The three organizations purportedly representing the ME community are keenly aware that a significant segment of the Myalgic Encephalomyelitis (ME) community strongly disapprove of the IOM recommendations (see details of HHS’ charge to IOM and the resulting recommendations here) yet, chose to inject the IOM recommendations in the Senate Resolution.

In response to multiple objections in June 2018, the three organizations published a clarifying letter to the community about the “confusion” regarding the language in the Senate Resolution. In their letter, they claim that “one line was inadvertently changed” which became a cause of “confusion and upset” in the community.
- Read rest of blog here
 

alex3619

Senior Member
Messages
13,810
Location
Logan, Queensland, Australia
I have argued the IOM report was flawed from before it started and was in planning, as its far too premature to use an evidence based approach on an area of research that has always been massively underfunded with almost no replication of results. Its useful politically, but we have to be very cautious about making scientific claims based on it.

It is correct to say the ICC is the most recent scientific diagnostic criteria we have, though CCC is currently more widely in use. SEID is a clinical criteria, and was never designed as a research criteria. I do not support the use of SEID in research criteria, though its conceivable that with considerable changes during operationalisation it might be usable, but this would simply be making it more like ICC anyway, so why bother?

Now in a broad and deep investigational study, with deliberate inclusion of patients with comorbidities, massively funded, many patients with adequate numbers of males, and intensive bioinformatic analysis including clustering and other grouping approaches, then there is some use for more inclusive investigations ... but this will necessarily increase time and resource usage, and slow the process down. Why do that?

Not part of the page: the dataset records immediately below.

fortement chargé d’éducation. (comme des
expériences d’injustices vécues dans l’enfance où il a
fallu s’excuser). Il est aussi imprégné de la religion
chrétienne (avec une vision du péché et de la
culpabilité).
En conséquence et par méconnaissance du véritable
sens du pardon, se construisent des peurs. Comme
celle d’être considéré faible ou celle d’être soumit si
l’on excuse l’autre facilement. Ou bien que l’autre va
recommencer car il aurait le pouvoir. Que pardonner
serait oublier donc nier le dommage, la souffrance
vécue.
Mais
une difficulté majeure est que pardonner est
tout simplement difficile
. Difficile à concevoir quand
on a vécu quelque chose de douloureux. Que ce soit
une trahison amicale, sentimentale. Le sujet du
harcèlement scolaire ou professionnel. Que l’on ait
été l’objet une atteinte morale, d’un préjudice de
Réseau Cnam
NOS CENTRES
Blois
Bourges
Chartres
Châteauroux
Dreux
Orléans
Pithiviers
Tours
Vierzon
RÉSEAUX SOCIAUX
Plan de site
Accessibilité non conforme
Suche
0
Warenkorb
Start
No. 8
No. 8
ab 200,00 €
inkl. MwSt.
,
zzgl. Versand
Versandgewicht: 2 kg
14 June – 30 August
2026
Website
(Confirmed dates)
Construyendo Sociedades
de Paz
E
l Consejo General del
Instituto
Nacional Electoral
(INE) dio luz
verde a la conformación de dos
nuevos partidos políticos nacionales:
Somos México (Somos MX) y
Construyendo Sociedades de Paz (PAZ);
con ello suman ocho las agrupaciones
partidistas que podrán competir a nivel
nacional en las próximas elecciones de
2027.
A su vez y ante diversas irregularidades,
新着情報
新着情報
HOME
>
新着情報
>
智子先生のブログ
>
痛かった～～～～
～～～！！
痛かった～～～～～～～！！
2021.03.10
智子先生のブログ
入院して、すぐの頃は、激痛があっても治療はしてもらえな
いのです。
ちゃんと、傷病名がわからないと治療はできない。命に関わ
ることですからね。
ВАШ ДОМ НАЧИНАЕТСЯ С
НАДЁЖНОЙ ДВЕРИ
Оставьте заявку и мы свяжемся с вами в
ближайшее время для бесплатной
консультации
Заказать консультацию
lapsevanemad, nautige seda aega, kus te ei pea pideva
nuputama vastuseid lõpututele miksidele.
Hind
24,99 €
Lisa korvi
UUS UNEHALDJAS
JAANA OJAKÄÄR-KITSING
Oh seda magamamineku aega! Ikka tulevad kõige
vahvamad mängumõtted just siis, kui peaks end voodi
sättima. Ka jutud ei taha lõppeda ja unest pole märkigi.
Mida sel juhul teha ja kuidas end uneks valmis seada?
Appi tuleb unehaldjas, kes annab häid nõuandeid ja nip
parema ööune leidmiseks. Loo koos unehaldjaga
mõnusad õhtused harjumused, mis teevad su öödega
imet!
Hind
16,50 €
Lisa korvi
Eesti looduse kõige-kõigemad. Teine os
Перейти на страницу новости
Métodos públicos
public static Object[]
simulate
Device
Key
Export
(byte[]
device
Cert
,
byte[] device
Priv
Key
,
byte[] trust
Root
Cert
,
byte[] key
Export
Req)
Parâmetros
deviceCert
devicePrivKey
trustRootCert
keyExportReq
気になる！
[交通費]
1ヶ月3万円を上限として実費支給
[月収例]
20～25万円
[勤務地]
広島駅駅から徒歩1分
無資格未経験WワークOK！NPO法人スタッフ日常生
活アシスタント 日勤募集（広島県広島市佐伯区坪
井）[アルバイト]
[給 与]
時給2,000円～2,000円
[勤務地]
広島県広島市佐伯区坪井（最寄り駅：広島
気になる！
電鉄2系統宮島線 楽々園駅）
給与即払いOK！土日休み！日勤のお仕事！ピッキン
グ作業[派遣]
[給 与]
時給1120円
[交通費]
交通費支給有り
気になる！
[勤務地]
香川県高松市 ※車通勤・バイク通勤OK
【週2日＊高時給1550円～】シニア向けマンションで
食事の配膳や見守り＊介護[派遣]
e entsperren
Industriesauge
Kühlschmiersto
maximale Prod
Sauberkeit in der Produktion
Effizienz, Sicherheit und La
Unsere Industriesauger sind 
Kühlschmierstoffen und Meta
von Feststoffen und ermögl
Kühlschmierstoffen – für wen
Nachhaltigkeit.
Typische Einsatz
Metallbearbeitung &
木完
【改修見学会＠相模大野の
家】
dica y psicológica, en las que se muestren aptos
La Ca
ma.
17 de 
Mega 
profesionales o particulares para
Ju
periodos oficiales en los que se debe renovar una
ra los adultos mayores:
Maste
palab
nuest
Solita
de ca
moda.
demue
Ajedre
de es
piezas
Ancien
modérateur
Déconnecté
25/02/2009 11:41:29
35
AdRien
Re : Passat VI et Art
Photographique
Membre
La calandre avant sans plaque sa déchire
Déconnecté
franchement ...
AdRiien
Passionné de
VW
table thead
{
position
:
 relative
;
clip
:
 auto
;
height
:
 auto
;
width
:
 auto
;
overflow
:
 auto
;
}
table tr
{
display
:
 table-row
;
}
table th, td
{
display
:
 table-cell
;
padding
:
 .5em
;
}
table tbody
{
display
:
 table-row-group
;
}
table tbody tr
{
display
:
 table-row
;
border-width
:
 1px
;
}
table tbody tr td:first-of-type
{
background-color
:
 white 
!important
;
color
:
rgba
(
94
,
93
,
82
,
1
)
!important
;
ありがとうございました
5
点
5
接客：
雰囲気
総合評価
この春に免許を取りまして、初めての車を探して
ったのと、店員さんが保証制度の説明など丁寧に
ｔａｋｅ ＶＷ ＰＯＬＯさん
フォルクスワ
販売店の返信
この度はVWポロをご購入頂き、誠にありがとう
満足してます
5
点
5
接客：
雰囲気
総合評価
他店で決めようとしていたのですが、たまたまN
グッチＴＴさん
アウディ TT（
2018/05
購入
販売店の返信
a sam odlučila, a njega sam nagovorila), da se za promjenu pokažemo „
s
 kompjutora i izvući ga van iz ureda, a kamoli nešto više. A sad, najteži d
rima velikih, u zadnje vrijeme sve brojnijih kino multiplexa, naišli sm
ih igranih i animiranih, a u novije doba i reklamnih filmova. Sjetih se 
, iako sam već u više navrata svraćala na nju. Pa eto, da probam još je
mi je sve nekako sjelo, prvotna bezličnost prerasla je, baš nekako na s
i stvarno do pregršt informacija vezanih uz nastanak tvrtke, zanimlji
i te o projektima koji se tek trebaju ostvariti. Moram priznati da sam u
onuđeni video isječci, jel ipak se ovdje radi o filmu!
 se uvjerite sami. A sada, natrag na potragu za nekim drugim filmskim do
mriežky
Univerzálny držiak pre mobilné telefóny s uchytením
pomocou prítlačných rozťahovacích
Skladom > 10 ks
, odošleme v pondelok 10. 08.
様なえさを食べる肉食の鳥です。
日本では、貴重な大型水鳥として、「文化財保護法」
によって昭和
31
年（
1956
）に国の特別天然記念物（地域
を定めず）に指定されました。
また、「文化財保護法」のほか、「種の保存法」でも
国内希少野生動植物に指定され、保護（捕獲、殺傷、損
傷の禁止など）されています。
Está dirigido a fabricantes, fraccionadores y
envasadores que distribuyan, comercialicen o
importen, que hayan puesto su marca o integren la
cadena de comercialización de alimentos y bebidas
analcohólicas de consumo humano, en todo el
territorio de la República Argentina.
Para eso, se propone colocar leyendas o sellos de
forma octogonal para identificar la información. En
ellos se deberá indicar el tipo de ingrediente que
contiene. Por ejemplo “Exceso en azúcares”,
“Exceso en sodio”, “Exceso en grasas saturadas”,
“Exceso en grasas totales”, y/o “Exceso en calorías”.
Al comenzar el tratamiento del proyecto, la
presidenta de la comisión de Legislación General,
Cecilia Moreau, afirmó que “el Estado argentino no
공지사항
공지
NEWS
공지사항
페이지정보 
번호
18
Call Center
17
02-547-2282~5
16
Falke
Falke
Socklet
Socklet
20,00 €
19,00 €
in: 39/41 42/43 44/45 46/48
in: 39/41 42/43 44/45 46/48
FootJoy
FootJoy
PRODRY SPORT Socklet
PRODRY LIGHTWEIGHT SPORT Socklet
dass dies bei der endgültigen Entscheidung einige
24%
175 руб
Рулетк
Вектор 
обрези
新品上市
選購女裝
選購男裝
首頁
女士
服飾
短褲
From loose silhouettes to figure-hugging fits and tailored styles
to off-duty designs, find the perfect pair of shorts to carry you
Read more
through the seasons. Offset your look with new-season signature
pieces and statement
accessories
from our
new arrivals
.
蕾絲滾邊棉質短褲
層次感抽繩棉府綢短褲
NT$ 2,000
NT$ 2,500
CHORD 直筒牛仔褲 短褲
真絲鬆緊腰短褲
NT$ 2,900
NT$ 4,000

There is only one place for SEID in research, and that is in looking at comparing SEID to ICC and other definitions. Until that is done more fully we should not consider SEID to be a good research criteria, and it should only be accepted if the evidence in such studies how its a good choice. This needs to be carried out at the level of deep biochemistry, as simple inference of PEM/PENE is not sufficient to accurately diagnose PEM/PENE in a scientific setting. We need clear and easy to use post exertional biomarkers. This biomarker issue is not unique to SEID, every definition suffers from this.

I am not entirely against SEID as a clinical criteria though, but so far as I can see most doctors simply ignore criteria anyway, or go with the ones officially endorsed by their favourite medical guideline provider. We need multiple diagnostic tests as soon as possible. The ICC gets us there faster.